**Input material:**
+-------+
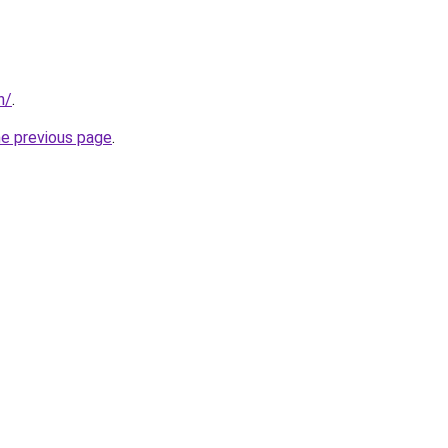
n/
.
he previous page
.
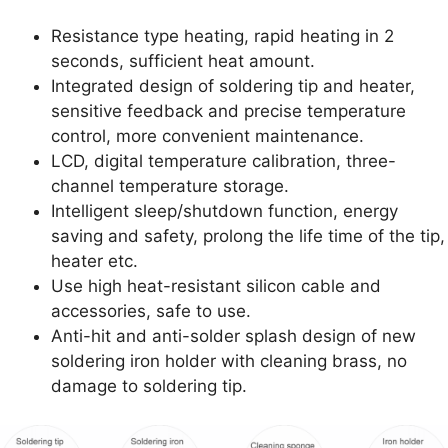
Resistance type heating, rapid heating in 2
seconds, sufficient heat amount.
Integrated design of soldering tip and heater,
sensitive feedback and precise temperature
control, more convenient maintenance.
LCD, digital temperature calibration, three-
channel temperature storage.
Intelligent sleep/shutdown function, energy
saving and safety, prolong the life time of the tip,
heater etc.
Use high heat-resistant silicon cable and
accessories, safe to use.
Anti-hit and anti-solder splash design of new
soldering iron holder with cleaning brass, no
damage to soldering tip.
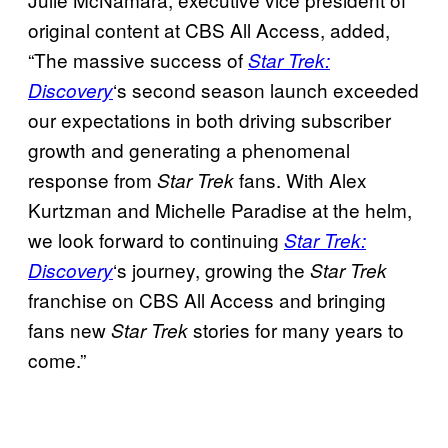
original content at CBS All Access, added,
“The massive success of
Star Trek:
‘s second season launch exceeded
Discovery
our expectations in both driving subscriber
growth and generating a phenomenal
response from
fans. With Alex
Star Trek
Kurtzman and Michelle Paradise at the helm,
we look forward to continuing
Star Trek:
‘s journey, growing the
Discovery
Star Trek
franchise on CBS All Access and bringing
fans new
stories for many years to
Star Trek
come.”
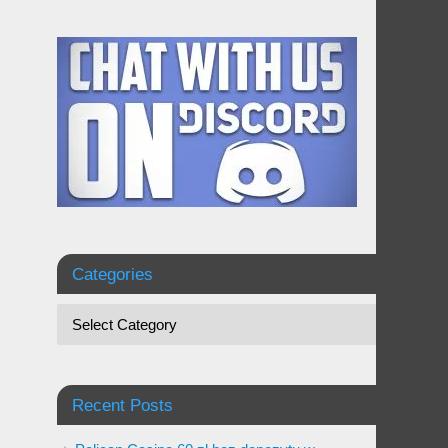
Categories
Recent Posts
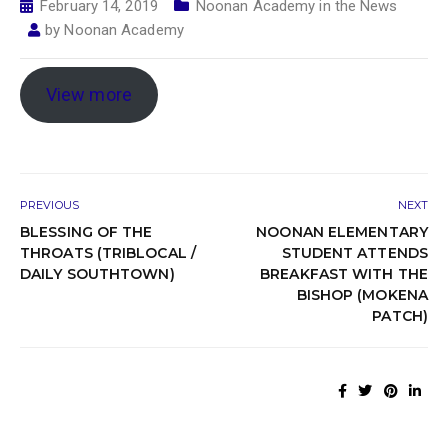
February 14, 2019
Noonan Academy in the News
by
Noonan Academy
View more
PREVIOUS
NEXT
BLESSING OF THE
NOONAN ELEMENTARY
THROATS (TRIBLOCAL /
STUDENT ATTENDS
DAILY SOUTHTOWN)
BREAKFAST WITH THE
BISHOP (MOKENA
PATCH)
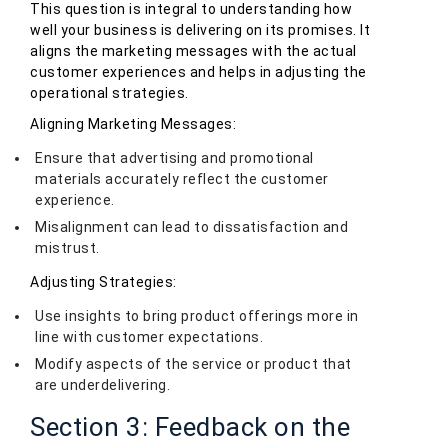
This question is integral to understanding how
well your business is delivering on its promises. It
aligns the marketing messages with the actual
customer experiences and helps in adjusting the
operational strategies.
Aligning Marketing Messages:
Ensure that advertising and promotional
materials accurately reflect the customer
experience.
Misalignment can lead to dissatisfaction and
mistrust.
Adjusting Strategies:
Use insights to bring product offerings more in
line with customer expectations.
Modify aspects of the service or product that
are underdelivering.
Section 3: Feedback on the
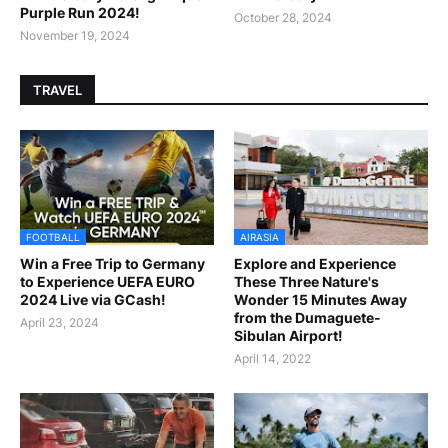
Purple Run 2024!
October 28, 2024
November 19, 2024
TRAVEL
FOOTBALL
AIRASIA
Win a Free Trip to Germany
Explore and Experience
to Experience UEFA EURO
These Three Nature's
2024 Live via GCash!
Wonder 15 Minutes Away
from the Dumaguete-
April 23, 2024
Sibulan Airport!
April 14, 2022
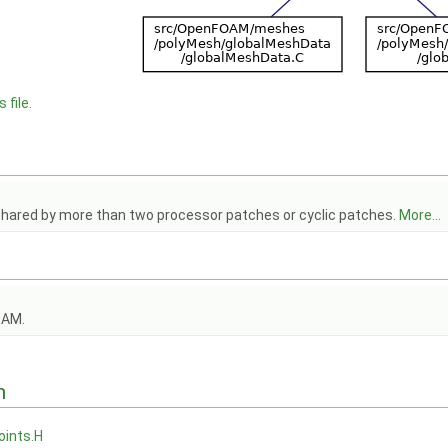
 file.
shared by more than two processor patches or cyclic patches.
More...
OAM.
n
oints.H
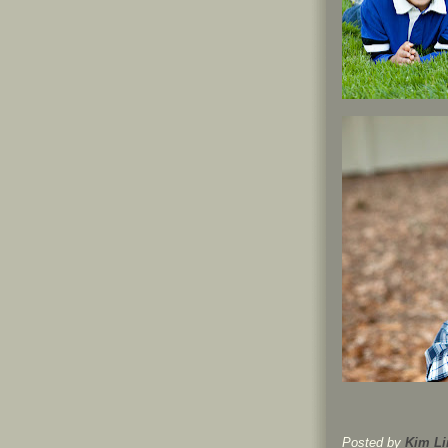
Posted by
Kim Li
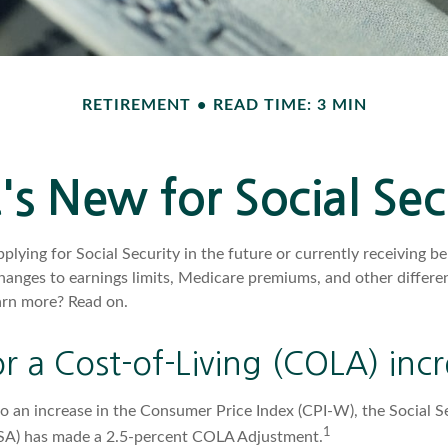
RETIREMENT
READ TIME: 3 MIN
s New for Social Sec
lying for Social Security in the future or currently receiving ben
anges to earnings limits, Medicare premiums, and other differen
arn more? Read on.
r a Cost-of-Living (COLA) inc
to an increase in the Consumer Price Index (CPI-W), the Social S
1
SSA) has made a 2.5-percent COLA Adjustment.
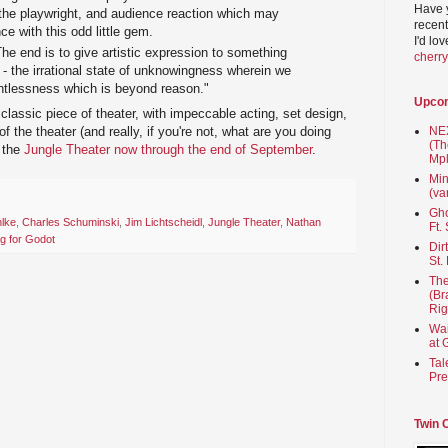
Have 
 the playwright, and audience reaction which may
recent
ce with this odd little gem.
I'd lo
he end is to give artistic expression to something
cherr
 - the irrational state of unknowingness wherein we
ghtlessness which is beyond reason."
Upco
classic piece of theater, with impeccable acting, set design,
 of the theater (and really, if you're not, what are you doing
NEX
(Th
t the
Jungle Theater now through the end of September
.
Mpl
Min
(va
Gho
hlke
,
Charles Schuminski
,
Jim Lichtscheidl
,
Jungle Theater
,
Nathan
Ft.
ng for Godot
Dir
St.
The
(Br
Rig
Wai
at 
Tal
Pre
Twin 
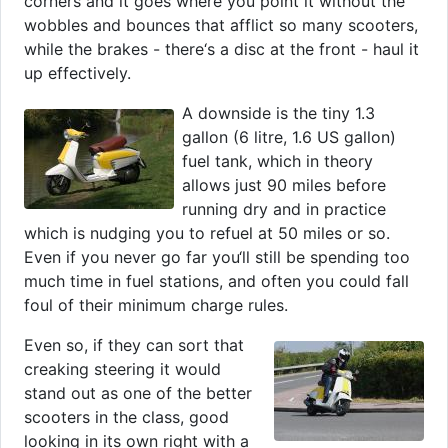
corners and it goes where you point it without the
wobbles and bounces that afflict so many scooters,
while the brakes - there‘s a disc at the front - haul it
up effectively.
A downside is the tiny 1.3
gallon (6 litre, 1.6 US gallon)
fuel tank, which in theory
allows just 90 miles before
running dry and in practice
which is nudging you to refuel at 50 miles or so.
Even if you never go far you‘ll still be spending too
much time in fuel stations, and often you could fall
foul of their minimum charge rules.
Even so, if they can sort that
creaking steering it would
stand out as one of the better
scooters in the class, good
looking in its own right with a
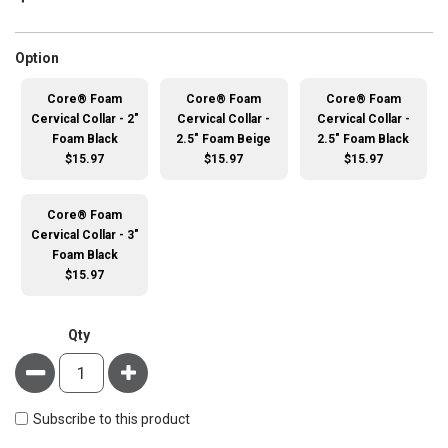
super_attribute[262]
Option
Core® Foam
Core® Foam
Core® Foam
Cervical Collar - 2"
Cervical Collar -
Cervical Collar -
Foam Black
2.5" Foam Beige
2.5" Foam Black
$15.97
$15.97
$15.97
Core® Foam
Cervical Collar - 3"
Foam Black
$15.97
Qty
Minus
Plus
Subscribe to this product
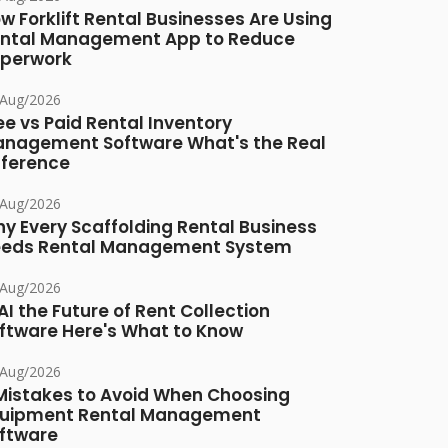
w Forklift Rental Businesses Are Using
ntal Management App to Reduce
perwork
/Aug/2026
ee vs Paid Rental Inventory
nagement Software What's the Real
fference
/Aug/2026
y Every Scaffolding Rental Business
eds Rental Management System
/Aug/2026
 AI the Future of Rent Collection
ftware Here's What to Know
/Aug/2026
Mistakes to Avoid When Choosing
uipment Rental Management
ftware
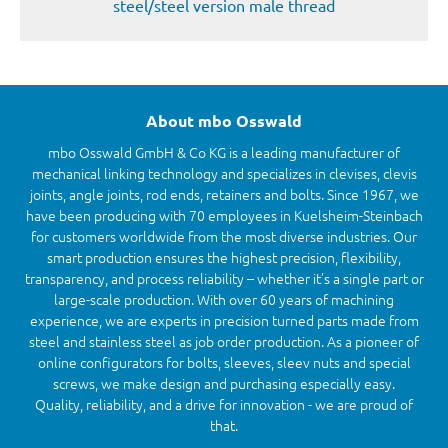
steel/steel version male thread
About mbo Osswald
mbo Osswald GmbH & Co KG is a leading manufacturer of
mechanical linking technology and specializes in clevises, clevis
joints, angle joints, rod ends, retainers and bolts. Since 1967, we
have been producing with 70 employees in Kuelsheim-Steinbach
for customers worldwide from the most diverse industries. Our
smart production ensures the highest precision, flexibility,
transparency, and process reliability – whether it’s a single part or
large-scale production. With over 60 years of machining
experience, we are experts in precision turned parts made from
steel and stainless steel as job order production. As a pioneer of
online configurators for bolts, sleeves, sleev nuts and special
screws, we make design and purchasing especially easy.
Quality, reliability, and a drive for innovation - we are proud of
that.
+-------+
**Assignment:** Everything from the line containing "scooters in the class, good" through the last line of the entries must be repeated verbatim, except pictures.

**Solution to this exercise:**
scooters in the class, good
looking in its own right with a
super_attribute[262]
Option
Core® Foam
Core® Foam
Core® Foam
Cervical Collar - 2"
Cervical Collar -
Cervical Collar -
Foam Black
2.5" Foam Beige
2.5" Foam Black
$15.97
$15.97
$15.97
Core® Foam
Cervical Collar - 3"
Foam Black
$15.97
Qty
Minus
Plus
Subscribe to this product
w Forklift Rental Businesses Are Using
ntal Management App to Reduce
perwork
/Aug/2026
ee vs Paid Rental Inventory
nagement Software What's the Real
fference
/Aug/2026
y Every Scaffolding Rental Business
eds Rental Management System
/Aug/2026
 AI the Future of Rent Collection
ftware Here's What to Know
/Aug/2026
Mistakes to Avoid When Choosing
uipment Rental Management
ftware
steel/steel version male thread
About mbo Osswald
mbo Osswald GmbH & Co KG is a leading manufacturer of
mechanical linking technology and specializes in clevises, clevis
joints, angle joints, rod ends, retainers and bolts. Since 1967, we
have been producing with 70 employees in Kuelsheim-Steinbach
for customers worldwide from the most diverse industries. Our
smart production ensures the highest precision, flexibility,
transparency, and process reliability – whether it’s a single part or
large-scale production. With over 60 years of machining
experience, we are experts in precision turned parts made from
steel and stainless steel as job order production. As a pioneer of
online configurators for bolts, sleeves, sleev nuts and special
screws, we make design and purchasing especially easy.
Quality, reliability, and a drive for innovation - we are proud of
that.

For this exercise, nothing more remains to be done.